Leprosy: Peripheral Nerve Lesions and Deformities
Nerve-to-deformity logic:
- Motor loss deforms; sensory loss ulcerates — both follow from the same nerve damage.
- Ulnar → claw (ring+little); median → claw (index+middle) + thenar wasting; peroneal → foot drop; posterior tibial → plantar ulcer + clawed toes; facial → lagophthalmos.
SELF-CHECK
A leprosy patient cannot fully close the right eye, leaving the cornea exposed. Which nerve is damaged, and what is the WHO disability grade for that eye?
A. Trigeminal nerve; WHO Grade 1
B. Facial nerve (zygomatic branch); WHO Grade 2, because there is visible deformity/damage (lagophthalmos)
C. Oculomotor nerve; WHO Grade 0
D. Posterior tibial nerve; WHO Grade 1
Reveal Answer
Answer: B. Facial nerve (zygomatic branch); WHO Grade 2, because there is visible deformity/damage (lagophthalmos)
Inability to close the eye (lagophthalmos) results from damage to the facial nerve (its zygomatic branch), which supplies the orbicularis oculi. Because there is now VISIBLE deformity/damage with corneal exposure, the WHO disability grade for that eye is Grade 2 (Grade 1 would be loss of corneal sensation without visible damage; Grade 0 is normal). The trigeminal nerve carries corneal sensation, not eyelid closure; the posterior tibial nerve is a foot nerve. Lagophthalmos is sight-threatening and warrants prompt eye protection and ophthalmology referral.
Clinical Assessment of Disability and Deformity
Provided image
Assessing disability systematically means examining the eye, the hand, and the foot in turn and converting your findings into a WHO grade for each, because consistent grading is what drives management decisions and tracks change over time. The assessment is built on the neurological examination you have already learned, now focused on the functional consequences. For the eye, test the ability to close the lids fully (look for lagophthalmos), assess corneal sensation, and check visual acuity — an eye that cannot close or has corneal damage is at risk of blindness. For the hand, look for clawing and wasting, map sensory loss (especially loss of protective sensation in the palm and fingertips), grade muscle power, and inspect for trophic ulcers or resorption of digits. For the foot, test protective sensation on the sole (a monofilament is ideal), look for foot drop, clawed toes, and — critically — examine the sole for plantar ulcers and assess their depth.

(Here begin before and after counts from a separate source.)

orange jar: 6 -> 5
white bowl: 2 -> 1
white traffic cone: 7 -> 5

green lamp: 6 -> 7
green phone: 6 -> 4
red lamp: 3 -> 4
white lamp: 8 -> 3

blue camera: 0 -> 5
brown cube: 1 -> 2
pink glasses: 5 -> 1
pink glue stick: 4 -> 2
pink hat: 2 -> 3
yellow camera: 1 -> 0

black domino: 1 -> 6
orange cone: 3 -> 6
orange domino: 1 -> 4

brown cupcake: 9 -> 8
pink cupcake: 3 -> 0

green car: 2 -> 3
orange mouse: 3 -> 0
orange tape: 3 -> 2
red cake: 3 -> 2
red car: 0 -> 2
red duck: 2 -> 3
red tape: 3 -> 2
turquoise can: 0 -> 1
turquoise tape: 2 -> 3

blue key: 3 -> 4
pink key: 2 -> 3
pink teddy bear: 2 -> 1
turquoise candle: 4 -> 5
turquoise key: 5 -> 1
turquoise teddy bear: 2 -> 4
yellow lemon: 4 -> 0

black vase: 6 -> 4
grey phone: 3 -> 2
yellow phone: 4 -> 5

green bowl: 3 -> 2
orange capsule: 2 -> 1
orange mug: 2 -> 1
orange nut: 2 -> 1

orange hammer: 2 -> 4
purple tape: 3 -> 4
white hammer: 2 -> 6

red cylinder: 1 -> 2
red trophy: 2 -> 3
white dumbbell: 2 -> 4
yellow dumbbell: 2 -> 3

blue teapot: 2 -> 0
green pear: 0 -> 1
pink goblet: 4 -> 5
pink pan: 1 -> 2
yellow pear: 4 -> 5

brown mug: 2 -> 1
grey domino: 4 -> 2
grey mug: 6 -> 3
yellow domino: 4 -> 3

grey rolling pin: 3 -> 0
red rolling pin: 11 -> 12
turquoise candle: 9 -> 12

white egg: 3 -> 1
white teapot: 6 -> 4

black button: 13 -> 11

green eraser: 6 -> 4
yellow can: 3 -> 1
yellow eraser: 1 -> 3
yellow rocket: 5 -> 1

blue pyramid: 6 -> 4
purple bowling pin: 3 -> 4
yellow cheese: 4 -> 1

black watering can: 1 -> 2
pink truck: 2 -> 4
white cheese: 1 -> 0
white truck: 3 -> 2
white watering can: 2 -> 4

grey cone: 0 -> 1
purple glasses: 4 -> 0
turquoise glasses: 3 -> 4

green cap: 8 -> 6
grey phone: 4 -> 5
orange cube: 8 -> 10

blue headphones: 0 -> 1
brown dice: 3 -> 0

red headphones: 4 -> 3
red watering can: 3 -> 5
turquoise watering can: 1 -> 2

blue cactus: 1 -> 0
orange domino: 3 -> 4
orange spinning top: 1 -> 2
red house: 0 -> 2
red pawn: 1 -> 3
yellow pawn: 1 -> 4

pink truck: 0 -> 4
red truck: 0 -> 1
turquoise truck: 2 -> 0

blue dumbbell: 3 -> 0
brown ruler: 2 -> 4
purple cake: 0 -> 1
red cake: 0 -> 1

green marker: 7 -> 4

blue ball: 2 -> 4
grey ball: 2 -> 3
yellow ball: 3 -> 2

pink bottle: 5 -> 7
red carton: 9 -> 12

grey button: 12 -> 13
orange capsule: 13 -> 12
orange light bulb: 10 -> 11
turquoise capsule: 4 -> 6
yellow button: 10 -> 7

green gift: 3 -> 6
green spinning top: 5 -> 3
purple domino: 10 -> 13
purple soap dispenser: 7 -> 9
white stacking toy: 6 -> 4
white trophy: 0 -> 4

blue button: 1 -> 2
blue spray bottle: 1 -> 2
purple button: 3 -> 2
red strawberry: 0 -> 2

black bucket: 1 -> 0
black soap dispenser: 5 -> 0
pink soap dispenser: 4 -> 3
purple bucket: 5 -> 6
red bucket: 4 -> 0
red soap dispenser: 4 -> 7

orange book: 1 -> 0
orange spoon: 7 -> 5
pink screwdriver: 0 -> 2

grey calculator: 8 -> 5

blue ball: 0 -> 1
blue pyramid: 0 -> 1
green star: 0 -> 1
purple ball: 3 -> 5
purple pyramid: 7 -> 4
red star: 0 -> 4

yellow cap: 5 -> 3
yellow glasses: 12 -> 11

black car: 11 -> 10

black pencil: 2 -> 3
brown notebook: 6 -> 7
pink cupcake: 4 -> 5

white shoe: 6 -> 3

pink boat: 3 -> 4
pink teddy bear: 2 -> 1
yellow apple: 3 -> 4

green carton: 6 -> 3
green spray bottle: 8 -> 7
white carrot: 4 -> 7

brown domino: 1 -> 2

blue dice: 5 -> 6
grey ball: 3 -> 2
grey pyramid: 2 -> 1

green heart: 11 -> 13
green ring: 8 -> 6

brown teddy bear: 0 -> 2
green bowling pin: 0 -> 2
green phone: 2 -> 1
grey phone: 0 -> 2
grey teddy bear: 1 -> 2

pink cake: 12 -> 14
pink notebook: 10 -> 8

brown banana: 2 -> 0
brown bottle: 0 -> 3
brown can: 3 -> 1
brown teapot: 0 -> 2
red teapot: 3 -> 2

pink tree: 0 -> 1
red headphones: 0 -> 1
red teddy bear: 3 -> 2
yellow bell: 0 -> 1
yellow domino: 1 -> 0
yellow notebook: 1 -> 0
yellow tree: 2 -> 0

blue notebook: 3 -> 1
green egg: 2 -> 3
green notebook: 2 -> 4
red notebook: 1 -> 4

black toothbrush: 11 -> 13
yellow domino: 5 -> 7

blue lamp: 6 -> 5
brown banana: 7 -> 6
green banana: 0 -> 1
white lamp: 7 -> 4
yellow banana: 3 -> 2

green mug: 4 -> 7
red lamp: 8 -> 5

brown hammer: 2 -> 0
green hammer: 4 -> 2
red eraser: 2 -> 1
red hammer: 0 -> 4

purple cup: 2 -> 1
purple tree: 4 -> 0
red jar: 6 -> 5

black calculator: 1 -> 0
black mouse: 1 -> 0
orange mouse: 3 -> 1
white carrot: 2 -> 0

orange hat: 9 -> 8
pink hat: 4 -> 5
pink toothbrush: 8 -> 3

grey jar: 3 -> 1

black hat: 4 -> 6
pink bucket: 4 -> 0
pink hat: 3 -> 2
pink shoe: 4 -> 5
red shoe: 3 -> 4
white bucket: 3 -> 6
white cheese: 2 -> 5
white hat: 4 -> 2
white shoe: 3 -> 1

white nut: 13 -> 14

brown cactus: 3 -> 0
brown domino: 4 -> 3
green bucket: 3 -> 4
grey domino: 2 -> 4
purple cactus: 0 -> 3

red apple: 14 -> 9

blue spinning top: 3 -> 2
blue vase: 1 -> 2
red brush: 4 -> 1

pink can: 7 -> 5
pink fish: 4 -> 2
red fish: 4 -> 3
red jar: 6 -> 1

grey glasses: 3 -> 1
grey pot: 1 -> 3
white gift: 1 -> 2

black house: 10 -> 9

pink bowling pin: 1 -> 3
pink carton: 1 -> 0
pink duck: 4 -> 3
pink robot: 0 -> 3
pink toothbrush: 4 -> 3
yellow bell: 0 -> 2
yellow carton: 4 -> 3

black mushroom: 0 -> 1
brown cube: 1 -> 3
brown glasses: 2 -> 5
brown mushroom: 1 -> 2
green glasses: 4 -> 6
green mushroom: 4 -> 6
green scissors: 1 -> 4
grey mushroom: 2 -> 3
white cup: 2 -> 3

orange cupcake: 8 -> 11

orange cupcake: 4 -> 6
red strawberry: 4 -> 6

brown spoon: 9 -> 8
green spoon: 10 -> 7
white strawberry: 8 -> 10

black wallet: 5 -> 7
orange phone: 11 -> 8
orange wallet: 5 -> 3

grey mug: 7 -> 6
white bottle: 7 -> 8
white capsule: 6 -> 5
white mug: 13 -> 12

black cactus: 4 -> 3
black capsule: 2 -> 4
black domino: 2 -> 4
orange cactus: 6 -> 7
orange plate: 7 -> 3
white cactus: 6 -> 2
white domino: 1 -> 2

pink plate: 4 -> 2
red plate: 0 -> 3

The WHO disability grade is then assigned separately to each eye, hand, and foot: Grade 0 = no anaesthesia and no visible deformity/damage; Grade 1 = loss of protective sensation (anaesthesia) only, without visible deformity; Grade 2 = visible deformity or damage present (lagophthalmos or corneal damage in the eye; claw, ulcer, or resorption in the hand; foot drop or plantar ulcer in the foot). Documenting these grades at baseline and at each visit lets you detect deterioration early and is the basis of the NLEP disability indicators. Plantar ulcers are additionally graded by depth (superficial, deep to tendon/joint, or with underlying osteomyelitis) to guide their management.
WHO Disability Grading in Leprosy
Assessment essentials:
- Examine eye, hand, and foot separately; grade each on the WHO 0-1-2 scale (0 normal; 1 anaesthesia only; 2 visible deformity/damage).
- Always inspect the anaesthetic sole for plantar ulcers and grade ulcer depth.
- Document grades at baseline and every visit to catch deterioration early.